For two-way clustering (e.g. group and time) see the following link:

http://people.su.se/~ma/clustering.pdf

Here is another helpful guide for the plm package specifically that explains different options for clustered standard errors:

http://www.princeton.edu/~otorres/Panel101R.pdf

Clustering and other information, especially for Stata, can be found here:

http://www.kellogg.northwestern.edu/faculty/petersen/htm/papers/se/se_programming.htm

EDIT 2:

Here are examples that compare R and stata: http://www.richard-bluhm.com/clustered-ses-in-r-and-stata-2/

Also, the multiwayvcov may be helpful. This post provides a helpful overview: http://rforpublichealth.blogspot.dk/2014/10/easy-clustered-standard-errors-in-r.html

From the documentation:

library(multiwayvcov)
library(lmtest)
data(petersen)
m1 <- lm(y ~ x, data = petersen)

# Cluster by firm
vcov_firm <- cluster.vcov(m1, petersen$firmid)
coeftest(m1, vcov_firm)

Photos of people with keypoints
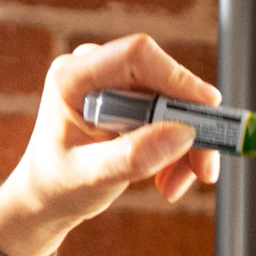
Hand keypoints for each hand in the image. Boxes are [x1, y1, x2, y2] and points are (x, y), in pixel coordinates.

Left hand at [0, 34, 223, 255]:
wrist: (46, 198)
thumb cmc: (57, 186)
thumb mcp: (90, 177)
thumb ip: (132, 156)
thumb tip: (183, 133)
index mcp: (74, 76)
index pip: (136, 56)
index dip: (177, 78)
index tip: (208, 109)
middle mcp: (96, 70)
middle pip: (163, 81)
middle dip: (189, 126)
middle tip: (204, 171)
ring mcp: (115, 84)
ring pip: (174, 102)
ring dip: (187, 146)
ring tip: (175, 187)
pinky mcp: (131, 101)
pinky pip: (171, 116)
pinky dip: (179, 149)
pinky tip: (168, 181)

**Action item A**
Answer these questions on the post about clustered standard errors, one per line:
(i) Which package does the Princeton guide cover specifically?
(ii) For which software does the Kellogg page especially give clustering information?
(iii) By what does the documentation code cluster?
**Action item B**
Edit the post on clustered standard errors: reproduce it from "Also, the multiwayvcov" up to and including "library(multiwayvcov)", replacing "overview" with "summary".
The records play no part in this work.

**Answer box A**
(i) The plm package
(ii) Stata
(iii) By firm (petersen$firmid)

**Answer box B**
Also, the multiwayvcov may be helpful. This post provides a helpful summary: http://rforpublichealth.blogspot.dk/2014/10/easy-clustered-standard-errors-in-r.html

From the documentation:

library(multiwayvcov)